- **PROMPT A**
From the Christmas menu thread, transcribe the part that opens with the words containing "Creamed spinach, Sauteed" and closes with "fonesca vintage port....".
- **PROMPT B**
In the Christmas menu thread, rewrite the paragraph that begins "On thanksgiving I started dry aging" as a short list that keeps its main facts.
- **PROMPT C**
According to the Christmas menu thread, about how much water loss did the dry-aged ribeye have?

- **PAGE EXCERPT**
[start]

# Whats Christmas Menu



## jamesngalveston (Dec 23, 2013)

On thanksgiving I started dry aging a 12 lb bone in ribeye. Had water loss of about 11 percent...perfect.
Prime Rib cooked to about 120 degrees, and rest before serving...that should bring the internal to aoubt 130...
Creamed spinach, Sauteed Asparagus,Mashed Potatos, Candied carrots.
Home Made Yeast Rolls. Horse Radish Sauce,Aujus.
Mustang Grape wine started in june the old fashioned way..Very good, will bottle today.
Neice is bringing dessert. and round it all out with a nice 1980 fonesca vintage port....


----------



## joeswine (Dec 23, 2013)

*Christmas and the seven fishes*

WE USUALLY DO A ITALIAN TRADITION (THE SEVEN FISHES)ALTHOUGH WE DON'T DO SEVEN DIFFERENT FISHES WE COME SOMEWHERE CLOSE AT THE DINNER TABLE ON CHRISTMAS EVE,WITH THE ENTIRE FAMILY IN TOW.

WE ALWAYS START OFF WITH DRINKS,WINE OF COURSE ,VODKA,OR MIX DRINKS ALONG WITH THE USUAL SUSPECTS,CHEESES,MEATS AND OLIVES.THEN WE SET DOWN.

FIRST COURSE ANTIPASTO,ALONG WITH GARLIC AND CRUSTED BREADS,AND A LARGE BOWL OF COOKED SHRIMP TO PERFECTION,RED AND WHITE WINE.
SECOND COURSE,CLAMS AND SPAGHETTI FOR ALL ALONG WITH LONG HOTS AND PLENTY OF WINE RED WILL BE THE SANGIOVESE AND AMARONE,THE WHITE WILL BE SUAVE AND PINO GRIS.
THIRD COURSE STARTS WITH ASSORTED VEGETABLES,LIKE CAULIFLOWER'S FRITTERS,BROCCOLI ROBBIE,MORE ANTIPASTO,ALONG WITH THE BREAD AND WINE,USUALLY I WILL ADD TWO FISHES TO THIS MIX THIS YEAR IT WILL BE ITALIAN STYLE TALOPIA AND PRAWNS AND A CREAMY DILL SAUCE,ALONG WITH CRUSTED BREADS AND MORE WINE.
FORTH COURSE,IS ALWAYS FRUIT THEN DESERT AND BRANDY'S AND EXPRESSO OR CAPPUCCINO ALONG SIDE OF WHICH IS CELLOS ,LEMON AND CITRUS OR HAZELNUT WHICH IS MY FAVORITE.
*THEN WE OPEN PACKAGES,MERRY **CHRISTMAS TO ALL AND TO ALL A GOOD **A NIGHT. BY THIS TIME THE CREW IS HAVING TO BE ROLLED OUT THE DOOR AND A GREAT EVENING HOLIDAY HAS BEEN HAD BY ALL. WE MAKE SURE EVEYONE IS FIT TO DRIVE BEFORE THEY LEAVE.*


----------



## jamesngalveston (Dec 23, 2013)

joe thats a heck of a menu.....sounds excellent and fun to do.


----------



## Rocky (Dec 23, 2013)

[end]

- **DATASET ROWS**
[start]

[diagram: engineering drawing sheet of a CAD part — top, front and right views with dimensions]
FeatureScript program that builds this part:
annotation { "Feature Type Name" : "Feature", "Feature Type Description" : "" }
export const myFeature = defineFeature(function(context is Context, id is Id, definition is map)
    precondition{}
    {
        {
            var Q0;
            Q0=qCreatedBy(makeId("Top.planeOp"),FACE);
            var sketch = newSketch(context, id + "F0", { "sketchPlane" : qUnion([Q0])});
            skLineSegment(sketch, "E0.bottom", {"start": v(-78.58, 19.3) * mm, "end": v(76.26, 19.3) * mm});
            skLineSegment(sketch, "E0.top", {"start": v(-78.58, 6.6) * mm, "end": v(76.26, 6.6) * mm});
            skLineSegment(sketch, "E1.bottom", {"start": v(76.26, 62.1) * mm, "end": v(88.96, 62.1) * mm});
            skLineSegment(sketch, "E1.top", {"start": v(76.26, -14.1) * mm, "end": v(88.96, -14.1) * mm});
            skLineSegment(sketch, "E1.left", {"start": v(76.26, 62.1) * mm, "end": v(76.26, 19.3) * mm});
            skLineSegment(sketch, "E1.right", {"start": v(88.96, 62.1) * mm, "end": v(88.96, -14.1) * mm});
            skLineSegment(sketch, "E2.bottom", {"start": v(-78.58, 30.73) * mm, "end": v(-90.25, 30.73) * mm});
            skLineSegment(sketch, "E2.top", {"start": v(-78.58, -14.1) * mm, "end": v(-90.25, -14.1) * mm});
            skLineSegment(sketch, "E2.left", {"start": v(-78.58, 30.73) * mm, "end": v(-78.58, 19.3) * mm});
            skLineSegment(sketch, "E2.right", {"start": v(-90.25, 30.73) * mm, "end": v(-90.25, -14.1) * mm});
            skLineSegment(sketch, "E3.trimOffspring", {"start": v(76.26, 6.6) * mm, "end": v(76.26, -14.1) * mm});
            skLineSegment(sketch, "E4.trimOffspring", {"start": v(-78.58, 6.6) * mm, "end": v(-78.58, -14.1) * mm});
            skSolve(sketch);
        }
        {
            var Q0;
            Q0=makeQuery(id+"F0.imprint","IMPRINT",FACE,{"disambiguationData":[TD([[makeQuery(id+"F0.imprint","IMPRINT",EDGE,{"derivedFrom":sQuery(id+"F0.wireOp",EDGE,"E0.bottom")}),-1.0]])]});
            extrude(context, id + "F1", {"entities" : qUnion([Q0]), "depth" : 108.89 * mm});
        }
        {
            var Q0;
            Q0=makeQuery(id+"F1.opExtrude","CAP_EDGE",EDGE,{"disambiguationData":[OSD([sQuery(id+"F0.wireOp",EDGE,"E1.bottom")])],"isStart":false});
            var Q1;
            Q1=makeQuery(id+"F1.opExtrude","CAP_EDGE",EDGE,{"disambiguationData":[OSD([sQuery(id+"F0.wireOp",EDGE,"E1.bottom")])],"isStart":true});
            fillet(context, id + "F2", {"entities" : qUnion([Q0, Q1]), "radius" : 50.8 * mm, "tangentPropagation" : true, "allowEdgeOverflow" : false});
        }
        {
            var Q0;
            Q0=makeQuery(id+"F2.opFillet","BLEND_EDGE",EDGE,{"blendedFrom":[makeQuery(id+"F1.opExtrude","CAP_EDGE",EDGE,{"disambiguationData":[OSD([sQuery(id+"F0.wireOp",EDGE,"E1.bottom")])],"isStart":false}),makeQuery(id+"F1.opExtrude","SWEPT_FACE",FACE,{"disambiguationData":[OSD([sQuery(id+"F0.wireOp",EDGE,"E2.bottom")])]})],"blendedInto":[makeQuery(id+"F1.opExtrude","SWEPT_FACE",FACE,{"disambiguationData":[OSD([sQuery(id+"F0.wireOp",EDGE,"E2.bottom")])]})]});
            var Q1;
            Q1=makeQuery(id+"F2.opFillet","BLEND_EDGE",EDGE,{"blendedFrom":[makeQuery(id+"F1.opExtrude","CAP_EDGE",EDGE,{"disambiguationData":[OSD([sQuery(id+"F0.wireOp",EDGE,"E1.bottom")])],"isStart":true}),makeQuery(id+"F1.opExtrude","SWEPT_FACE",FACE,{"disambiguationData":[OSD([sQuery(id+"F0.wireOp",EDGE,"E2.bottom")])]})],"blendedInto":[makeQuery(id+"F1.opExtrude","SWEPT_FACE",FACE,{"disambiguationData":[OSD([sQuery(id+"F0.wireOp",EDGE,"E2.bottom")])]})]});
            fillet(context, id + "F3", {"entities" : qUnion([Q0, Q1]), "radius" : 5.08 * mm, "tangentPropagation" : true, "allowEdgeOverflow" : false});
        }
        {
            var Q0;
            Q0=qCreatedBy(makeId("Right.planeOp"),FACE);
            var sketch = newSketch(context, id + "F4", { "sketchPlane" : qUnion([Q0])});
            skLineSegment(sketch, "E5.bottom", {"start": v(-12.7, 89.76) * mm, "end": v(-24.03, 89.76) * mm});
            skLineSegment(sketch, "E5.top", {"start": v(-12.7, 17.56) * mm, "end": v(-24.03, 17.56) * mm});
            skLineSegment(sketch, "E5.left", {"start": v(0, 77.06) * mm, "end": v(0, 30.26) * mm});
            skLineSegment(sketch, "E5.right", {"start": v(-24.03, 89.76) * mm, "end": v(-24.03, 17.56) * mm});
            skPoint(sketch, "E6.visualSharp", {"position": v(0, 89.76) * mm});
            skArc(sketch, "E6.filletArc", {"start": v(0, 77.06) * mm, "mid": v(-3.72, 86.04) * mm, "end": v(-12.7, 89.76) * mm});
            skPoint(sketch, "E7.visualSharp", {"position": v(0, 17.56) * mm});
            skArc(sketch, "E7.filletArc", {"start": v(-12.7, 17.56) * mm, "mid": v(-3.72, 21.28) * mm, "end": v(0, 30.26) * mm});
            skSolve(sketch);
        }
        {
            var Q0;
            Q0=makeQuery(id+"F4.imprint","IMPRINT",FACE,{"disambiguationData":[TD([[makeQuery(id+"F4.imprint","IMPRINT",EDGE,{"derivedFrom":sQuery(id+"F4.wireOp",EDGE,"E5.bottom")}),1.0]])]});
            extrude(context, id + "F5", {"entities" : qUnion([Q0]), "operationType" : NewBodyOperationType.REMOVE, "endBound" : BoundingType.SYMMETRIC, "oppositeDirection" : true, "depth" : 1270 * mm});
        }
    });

[end]

- **EXPECTED ANSWER A**
Creamed spinach, Sauteed Asparagus,Mashed Potatos, Candied carrots.
Home Made Yeast Rolls. Horse Radish Sauce,Aujus.
Mustang Grape wine started in june the old fashioned way..Very good, will bottle today.
Neice is bringing dessert. and round it all out with a nice 1980 fonesca vintage port....

- **EXPECTED ANSWER B**
- Dry aging of a 12 lb bone-in ribeye began on Thanksgiving, with about 11 percent water loss.
- The prime rib is cooked to about 120 degrees and rested before serving, bringing the internal temperature to about 130.
- Sides: creamed spinach, sautéed asparagus, mashed potatoes, and candied carrots.
- Homemade yeast rolls, horseradish sauce, and au jus.
- Mustang grape wine, started in June the old-fashioned way, will be bottled today.
- A niece is bringing dessert, and a 1980 Fonesca vintage port rounds out the meal.

- **EXPECTED ANSWER C**
About 11 percent.